### About this task
Rewrite the lines of the items with "admin" replaced by "editor" wherever it occurs, and change nothing else. Leave out the pictures.

- - -

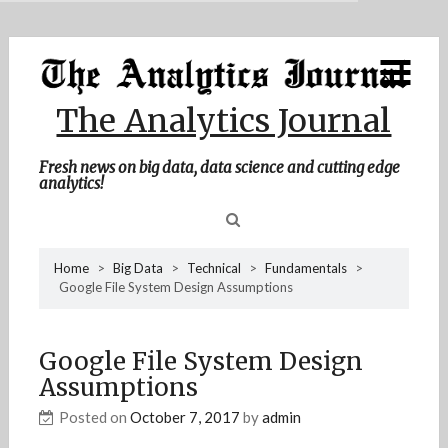
MENU
Skip
Home
to
content
About Me
The Analytics Journal
Contact Me
Fresh news on big data, data science and cutting edge
analytics!
Sea
Home
>
Big Data
>
Technical
>
Fundamentals
>
Google File System Design Assumptions
for
Google File System Design
Assumptions
Posted on
October 7, 2017
by
admin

- - -

### Task result
MENU
Skip
Home
to
content
About Me
The Analytics Journal
Contact Me
Fresh news on big data, data science and cutting edge
analytics!
Sea
Home
>
Big Data
>
Technical
>
Fundamentals
>
Google File System Design Assumptions
for
Google File System Design
Assumptions
Posted on
October 7, 2017
by
editor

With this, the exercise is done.